I think my generalized anxiety is up, but my social anxiety is down. 
The generilised anxiety also manifests sometimes as a tightness in my diaphragm. Which sometimes messes up my breathing. Especially if my nose is blocked.
I also noticed the pressure inside the head when I increased the dosage to 20mg. But I dont have this when I am on 15mg.
Its weird that its lowering your blood pressure. I have low blood pressure and it hasnt lowered it any more. Its the same as before.


----------



## martyboi (Sep 18, 2009)

the memantine stopped working today :-(
I guess the euphoric effects wore off...Its still helping my mood slightly but it's not worth 50 bucks a month.


----------



## crayzyMed (Nov 2, 2006)

martyboi said:


> the memantine stopped working today :-(
> I guess the euphoric effects wore off...Its still helping my mood slightly but it's not worth 50 bucks a month.

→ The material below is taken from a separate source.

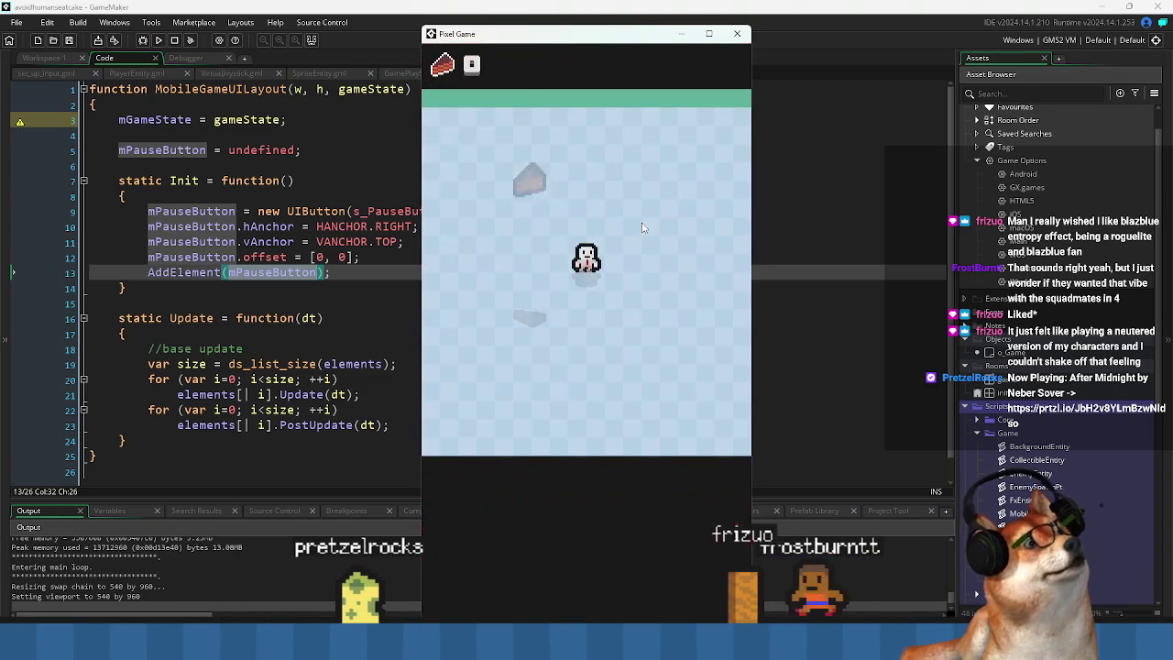
pyautogui.click(737, 34)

Try upping the dose. Under 30mg is not effective for depression, you get a slight mood lift and it helped the first days so that warrents a better dose. 10mg is really low and most of its benefit have been found on 20/30 mg.


----------



## martyboi (Sep 18, 2009)

crayzyMed said:


> Try upping the dose. Under 30mg is not effective for depression, you get a slight mood lift and it helped the first days so that warrents a better dose. 10mg is really low and most of its benefit have been found on 20/30 mg.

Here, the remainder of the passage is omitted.